In an interview with Dr Rachel Remen, she tells him "The process of wounding actually awakens us to our strength. It shuffles our values. And the top priority is never what you thought it would be. It's never about perfection or power. It always turns out to be about love."
Although, this may sound counter-intuitive, when we are suffering the loss of love, it is often true, that grief can open our eyes to the love that is still in our lives. It can strengthen the relationships we have with other family members or friends and may bring new relationships and new opportunities into our lives.
Experiencing trauma makes us realise that life can be fragile and brings the concept of impermanence to the forefront of our minds, but this can also help us to loosen our grip on the dissatisfaction of the material world and help us to contemplate the bigger questions. This change of perspective can help us to appreciate the relationships we have, and with more empathy, we are often able to treat others around us with greater love and compassion and less judgement, which, in turn, can lead to the possibility of enhanced relationships with others and more joy and love in our lives.

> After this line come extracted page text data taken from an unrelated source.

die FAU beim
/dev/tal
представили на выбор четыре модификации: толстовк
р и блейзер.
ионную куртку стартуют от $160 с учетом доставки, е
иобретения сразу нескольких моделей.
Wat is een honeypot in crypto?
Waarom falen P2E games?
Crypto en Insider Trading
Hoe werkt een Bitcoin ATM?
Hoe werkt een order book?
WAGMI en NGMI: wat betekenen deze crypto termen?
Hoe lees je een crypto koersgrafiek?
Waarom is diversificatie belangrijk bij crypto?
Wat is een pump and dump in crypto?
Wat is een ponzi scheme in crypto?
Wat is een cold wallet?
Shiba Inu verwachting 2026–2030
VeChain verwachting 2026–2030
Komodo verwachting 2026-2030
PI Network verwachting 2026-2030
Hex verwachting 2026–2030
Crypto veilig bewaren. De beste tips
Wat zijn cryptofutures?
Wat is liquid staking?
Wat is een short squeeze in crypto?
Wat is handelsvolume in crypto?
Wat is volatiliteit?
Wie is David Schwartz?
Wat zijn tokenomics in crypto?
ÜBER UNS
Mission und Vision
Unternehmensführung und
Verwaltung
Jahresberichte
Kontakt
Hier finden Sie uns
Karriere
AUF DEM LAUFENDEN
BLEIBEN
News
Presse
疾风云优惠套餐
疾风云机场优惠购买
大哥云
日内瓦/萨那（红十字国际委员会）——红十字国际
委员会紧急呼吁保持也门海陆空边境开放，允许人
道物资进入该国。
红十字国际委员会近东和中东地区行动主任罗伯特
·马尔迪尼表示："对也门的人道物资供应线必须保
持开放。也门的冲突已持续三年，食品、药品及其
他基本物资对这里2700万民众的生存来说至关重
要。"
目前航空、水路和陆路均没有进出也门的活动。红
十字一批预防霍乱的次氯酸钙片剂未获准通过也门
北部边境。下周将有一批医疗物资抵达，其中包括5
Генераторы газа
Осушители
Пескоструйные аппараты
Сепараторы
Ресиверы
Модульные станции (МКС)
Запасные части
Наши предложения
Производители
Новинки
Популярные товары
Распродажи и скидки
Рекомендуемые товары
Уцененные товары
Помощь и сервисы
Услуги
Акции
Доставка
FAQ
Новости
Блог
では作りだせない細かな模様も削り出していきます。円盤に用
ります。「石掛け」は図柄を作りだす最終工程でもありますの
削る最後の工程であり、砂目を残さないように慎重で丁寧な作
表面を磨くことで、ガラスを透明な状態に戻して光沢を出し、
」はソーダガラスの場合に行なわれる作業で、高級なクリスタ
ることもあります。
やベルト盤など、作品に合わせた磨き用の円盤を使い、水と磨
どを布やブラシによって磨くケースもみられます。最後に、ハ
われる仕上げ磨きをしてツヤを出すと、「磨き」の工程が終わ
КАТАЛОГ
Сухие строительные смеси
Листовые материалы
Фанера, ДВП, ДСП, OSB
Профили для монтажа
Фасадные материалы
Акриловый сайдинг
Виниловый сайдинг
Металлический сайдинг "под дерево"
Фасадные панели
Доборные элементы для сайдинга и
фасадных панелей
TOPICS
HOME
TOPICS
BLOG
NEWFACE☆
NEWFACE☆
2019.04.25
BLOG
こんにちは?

Mark tells us "...terror can be a door to enlightenment. While traditional cultures have long understood the empowering aspects of fear and wounding, the double-edged force of passage rites to galvanize and deepen the spirit, we are too often shielded from this secret knowledge" He believes that our contemporary view of pain and loss as handicaps to be avoided at any cost, is not only `wrong-headed', but could also potentially be dangerous and counter-productive for the evolution of mankind. "...terror is fuel; wounding is power. Darkness carries the seeds of redemption. Authentic strength isn't found in our armour but at the very pit of the wounds each of us manages to survive. As one widow put it to me, `strength doesn't mean being able to stand up to anything, but being able to crawl on your belly a long, long time before you can stand up again."

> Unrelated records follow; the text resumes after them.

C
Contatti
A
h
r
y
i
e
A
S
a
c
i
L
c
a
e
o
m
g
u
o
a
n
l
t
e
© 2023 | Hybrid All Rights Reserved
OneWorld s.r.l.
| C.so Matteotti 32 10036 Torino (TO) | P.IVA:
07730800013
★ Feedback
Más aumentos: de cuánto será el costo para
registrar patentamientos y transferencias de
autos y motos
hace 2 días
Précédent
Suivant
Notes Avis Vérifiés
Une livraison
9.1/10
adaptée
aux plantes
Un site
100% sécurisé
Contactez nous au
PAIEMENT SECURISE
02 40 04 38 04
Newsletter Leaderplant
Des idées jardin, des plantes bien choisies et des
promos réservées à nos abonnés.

In living through his own trauma, he has come to believe that it is through our suffering that we are able to become better human beings... "Our brains are highly mutable, reinventing themselves on a regular basis, which is why not putting pain to it's natural use - as grist for the evolution mill - is such an extraordinary waste of suffering. While hardship can certainly render us bitter, selfish, defensive, and miserable, it can also be used quite differently; as the artery of interconnection, a bridge to other people in pain, as blood in the muscle that propels us. Crisis takes us to the brink of our limits and forces us to keep moving forward. When people in extremis call it a blessing this is the paradox they are describing...Crises pushes you to travel wide, fast, and deep, expands the heart and calls forth reserves of courage you didn't know you had, like adrenaline in the muscles of a mother saving her only child. Only you are the child, and it's your life - the life of your own soul - that you are saving."

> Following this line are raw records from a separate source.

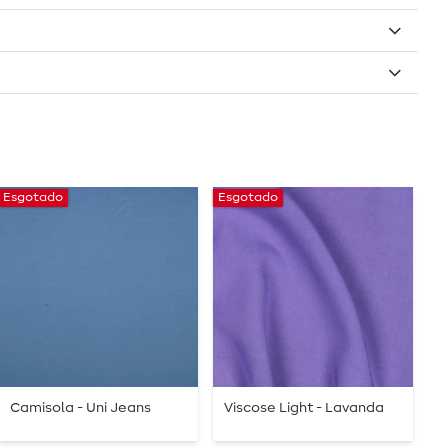
Esgotado
Esgotado
Es
Camisola - Uni Jeans
Viscose Light - Lavanda
B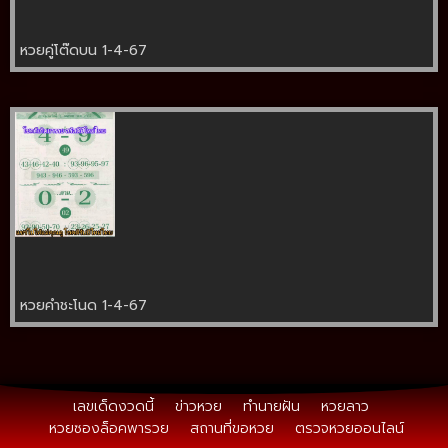
หวยคู่โต๊ดบน 1-4-67
หวยคำชะโนด 1-4-67
เลขเด็ดงวดนี้
ข่าวหวย
ทำนายฝัน
หวยลาว
หวยซองล็อคพารวย
สถานที่ขอหวย
ตรวจหวยออนไลน์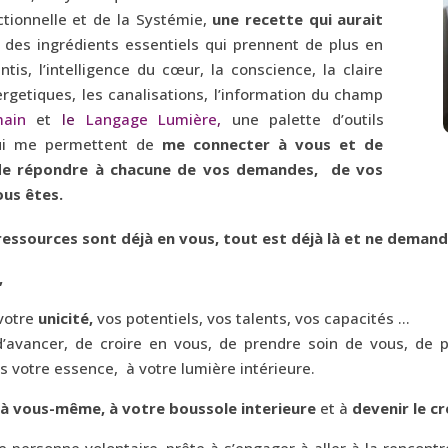
actionnelle et de la Systémie,
une recette qui aurait
s
des ingrédients essentiels qui prennent de plus en
tis, l’intelligence du cœur, la conscience, la claire
ergetiques, les canalisations, l’information du champ
ain
et
le
Langage Lumière
,
une palette d’outils
qui me permettent de
me connecter à vous et de
, de répondre à chacune de vos demandes, de vos
ous êtes.
ressources sont déjà en vous, tout est déjà là et ne deman
,
votre
unicité,
vos potentiels, vos talents, vos capacités …
avancer, de croire en vous, de prendre soin de vous, de 
ns votre essence, à votre lumière intérieure.
à vous-même, à votre boussole interieure
et à
devenir le c
ersonne volontaire, prête à s’engager à aller à la rencontr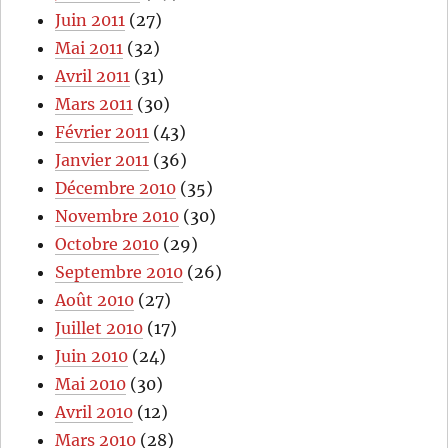
Juin 2011
(27)
Mai 2011
(32)
Avril 2011
(31)
Mars 2011
(30)
Février 2011
(43)
Janvier 2011
(36)
Décembre 2010
(35)
Novembre 2010
(30)
Octobre 2010
(29)
Septembre 2010
(26)
Août 2010
(27)
Juillet 2010
(17)
Juin 2010
(24)
Mai 2010
(30)
Avril 2010
(12)
Mars 2010
(28)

Life invariably involves loss, and whilst going through the excruciating aftermath of bereavement or trauma it is hard to believe there might be a light at the end of the tunnel, but in interviewing many people who have experienced different kinds of traumatic events, Mark Matousek's book is an optimistic portrayal of how these events can mould us into more, compassionate, kind and vibrantly alive people. So perhaps we can cling to the hope that there can be an upside to grief after all.